Foolish Forecast: Immucor's Draining Acquisition

Blood-testing company Immucor (Nasdaq: BLUD  ) will report third-quarter 2008 financial results on Tuesday, April 1. Let's see whether investors will be the butt of an April Fool's joke, or have the last laugh themselves.

What analysts say:

  • Buy, sell, or waffle? Only four analysts cover Immucor, but their hearts are all racing for the medical-device maker; they've all rated it a buy.
  • Revenue. Sales are expected to grow 10% to $62.9 million, as the introduction of its Echo testing device continues to expand, and price increases push revenue up in the face of lower volume.
  • Earnings. Analysts expect profits to grow by a penny, to $0.22 per share. That's $0.03 lower than the original consensus on Immucor's earnings at the beginning of the quarter.

What management says:
Sometimes, it takes sacrifices today to succeed tomorrow. That may be the logic behind Immucor's purchase earlier this month of privately held BioArray Solutions, a maker of molecular diagnostic systems for DNA blood analysis. The $117 million cash purchase price is not the hardship here; Immucor has plenty of money in the bank. Instead, the deal will eat into the medical-device maker's earnings for years to come, until it can get FDA approval for BioArray's technology. It expects earnings to be diluted by $0.20 to $0.23 per share in the first year after the acquisition.

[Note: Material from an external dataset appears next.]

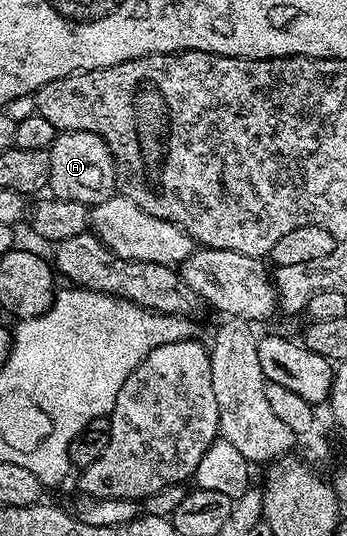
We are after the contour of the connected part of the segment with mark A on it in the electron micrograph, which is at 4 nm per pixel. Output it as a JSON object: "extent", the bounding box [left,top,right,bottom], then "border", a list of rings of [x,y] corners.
{"extent":[48,132,118,206],"border":[[[58,132],[48,153],[51,158],[49,188],[56,199],[92,206],[107,202],[107,198],[111,198],[118,191],[117,167],[107,142],[99,138],[99,134]]]}

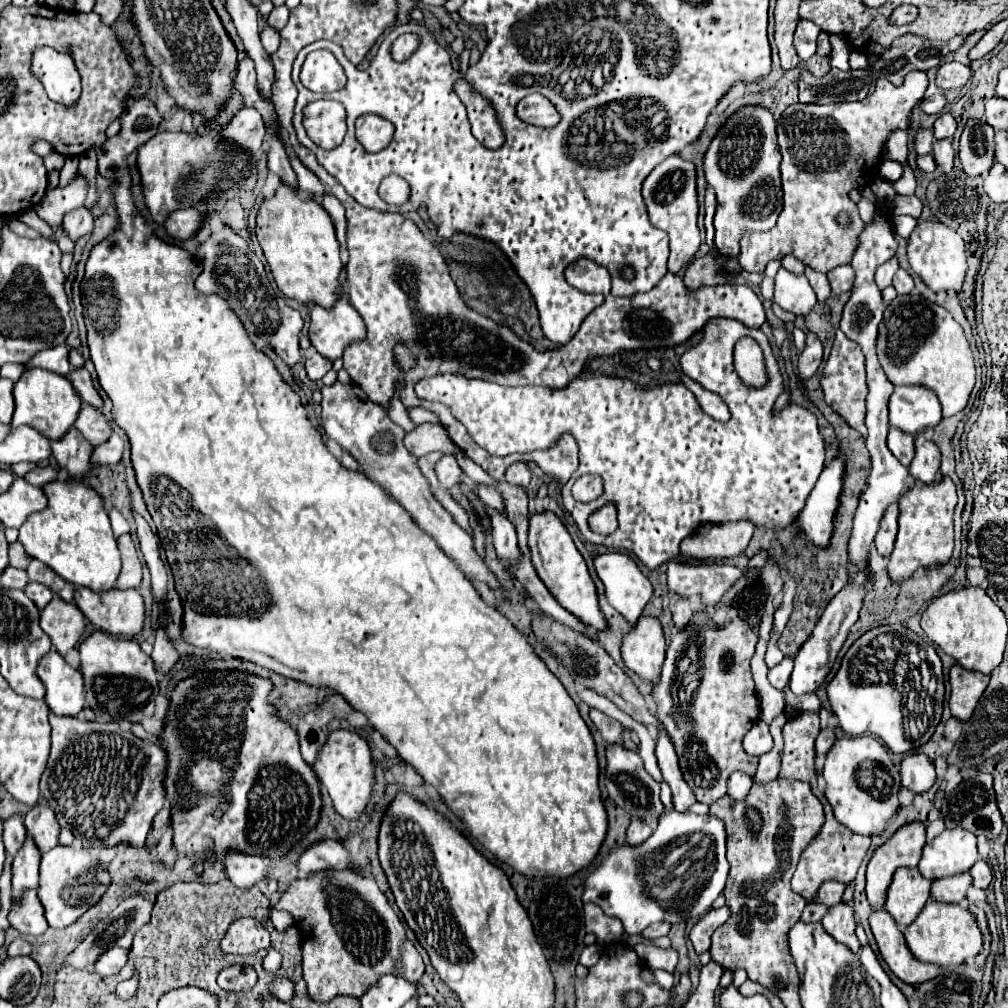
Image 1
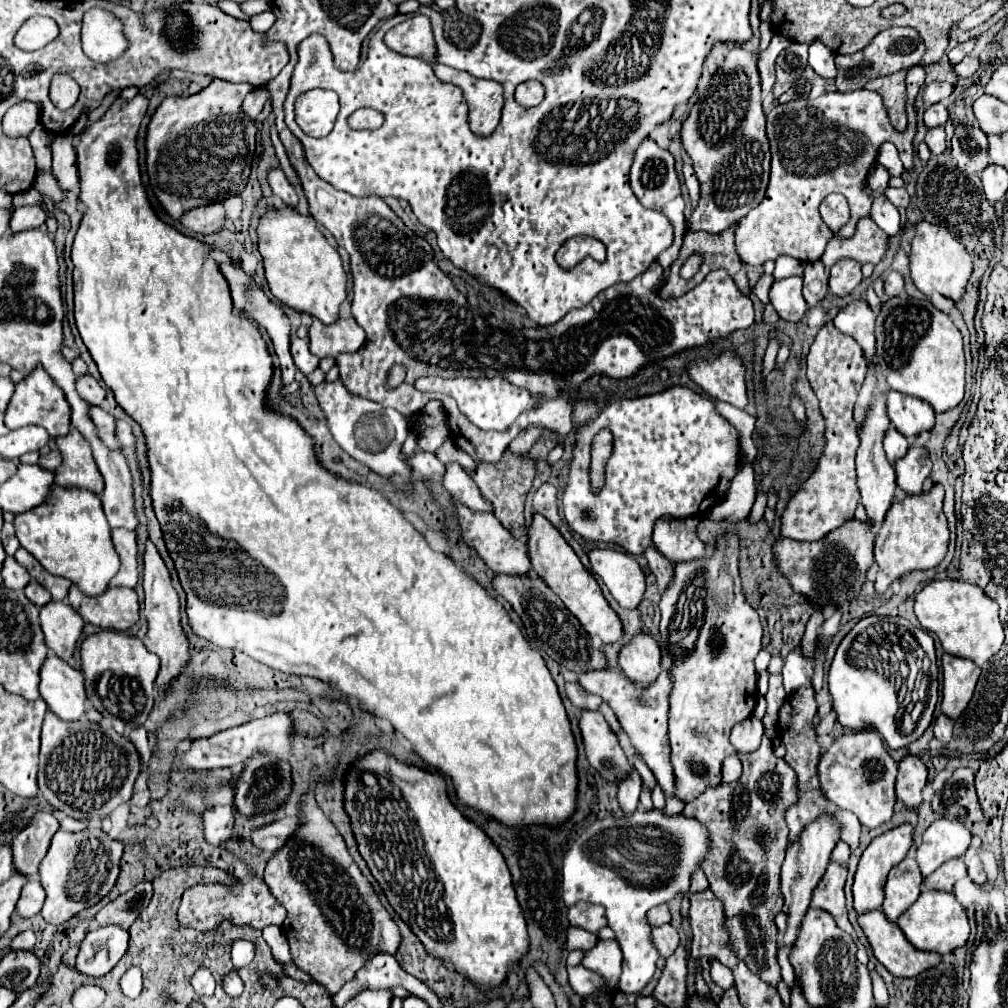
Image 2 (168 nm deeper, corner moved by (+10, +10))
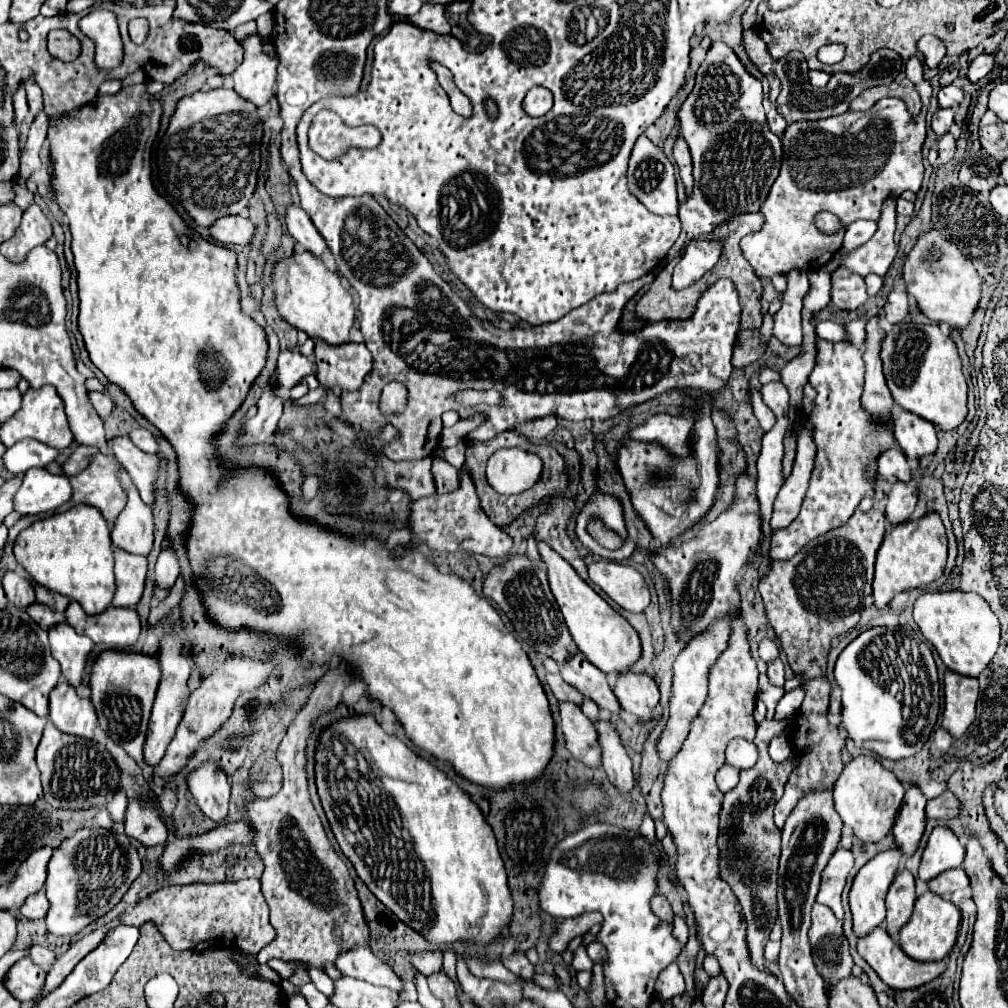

Shareholders certainly weren't enthused about the dilutive effects, bidding the stock down by almost 24% on the day. Shares had traded as low as $17.30 before rising again.

What management does:
Immucor is similarly postponing the good times in its margins, having taken small hit to its profits. As it sells more of its new Echo machines, it must record the full cost of them immediately, while the revenue recognized from them is deferred over their useful lives. Immucor sold three times as many Galileo instruments last quarter as it did the year before, and as sales ramp up, the company's margins may appear askew.

Margin

11/06

02/07

05/07

08/07

11/07

Gross

68.5%

69.1%

70.5%

71.6%

71%

Operating

39.6%

39.4%

41.4%

42.4%

41.9%

Net

25.0%

25.4%

26.9%

27.5%

27.5%

All data courtesy of Capital IQ, a division of Standard & Poor's. Data reflects trailing-12-month performance for the quarters ended in the named months.

What CAPS Fools say:
Here's how Immucor stacks up against some of its peers and competitors on Motley Fool CAPS:

Company

Market Cap (billions)

PE Ratio

CAPS Rating

Immucor

$1.5 billion

23.0

****

Bio-Rad Labs (AMEX: BIO  )

$2.4 billion

26.0

****

Johnson & Johnson (NYSE: JNJ  )

$181.8 billion

17.7

*****

Olympus

$8.2 billion

13.9

NR

Biotest

$634.1 million

20.6

NR

Millipore (NYSE: MIL  )

$3.7 billion

27.0

***

One Fool says:
It's often difficult to see how investments today can pay off tomorrow, particularly when it's forecast that tomorrow might not come for several years. In the face of a seemingly fickle FDA approval process, and the immediate presence of diluted earnings, it's not surprising that Immucor's shares have sold off.

That sort of situation spells opportunity for savvy investors, though. The market's short-term mind-set gives you an opportunity to pick up discounted stocks at bargain prices. Most of Immucor's revenue comes from the U.S., but it's expanding its presence abroad. The Galileo testing device should continue to gain acceptance in Europe, thanks to the high volume of tests it can perform. Since most European labs are open for just one shift a day (as opposed to 24-hour testing in the U.S.), Galileo's ability to perform up to 70 tests an hour should find favor internationally.

Competition remains stiff, but the sort of sell-off that occurred last week could make Immucor's shares more attractive for bloodthirsty investors.